***** SUPPLIED RECORDS

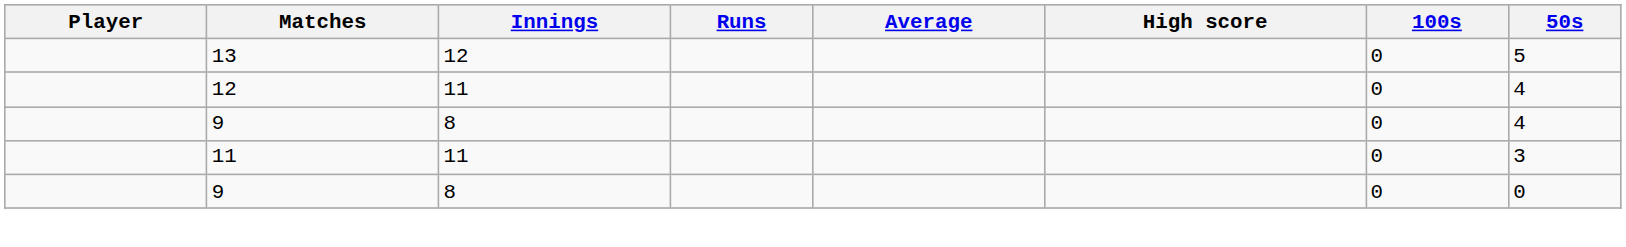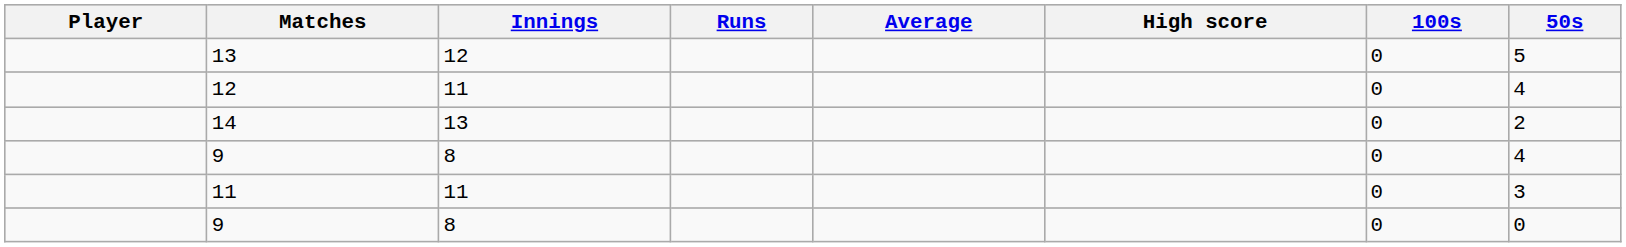+ row: 14 | 13 | 0 | 2
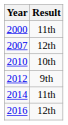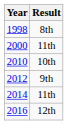+ row: 1998 | 8th
- row: 2007 | 12th
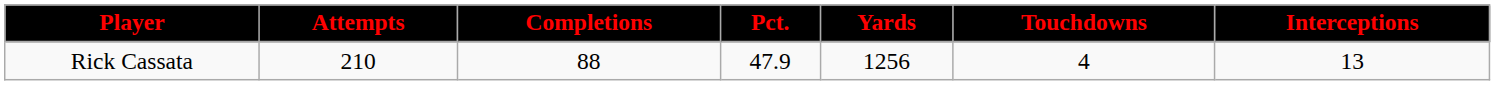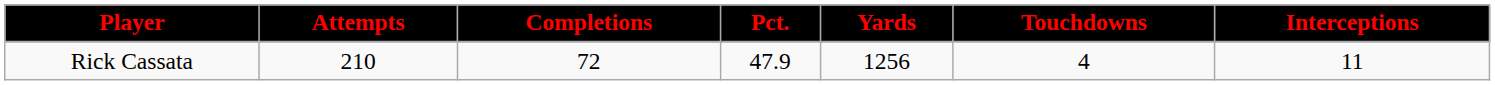Rick Cassata | Completions: 88 -> 72
Rick Cassata | Interceptions: 13 -> 11
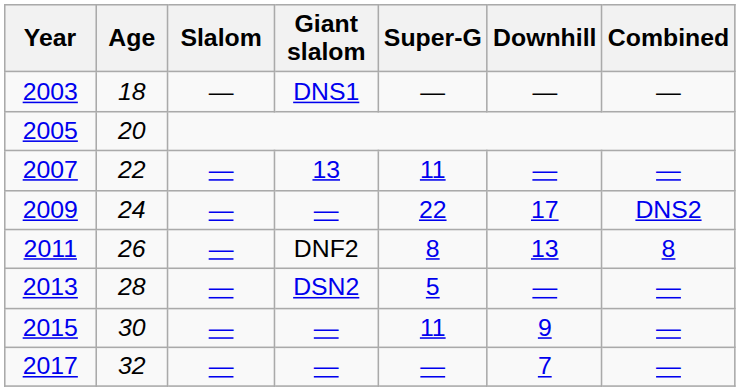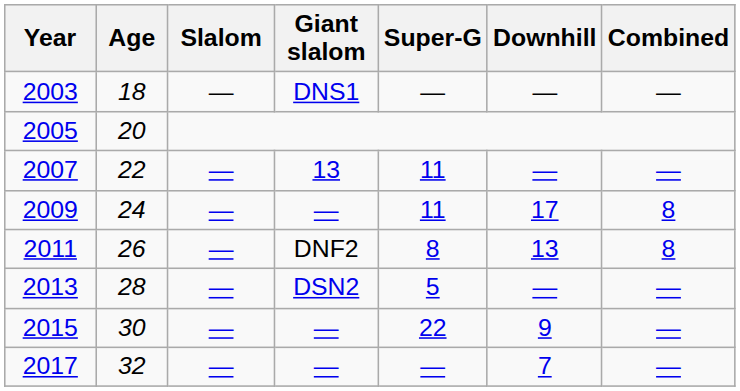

**********

[TASK TO COMPLETE]:
Rewrite the difference lines for all the rows above, changing every "row" to "entry" and keeping everything else the same. Leave the pictures out of your answer.

[CORRECT ANSWER]:
+ entry: 14 | 13 | 0 | 2
+ entry: 1998 | 8th
- entry: 2007 | 12th
Rick Cassata | Completions: 88 -> 72
Rick Cassata | Interceptions: 13 -> 11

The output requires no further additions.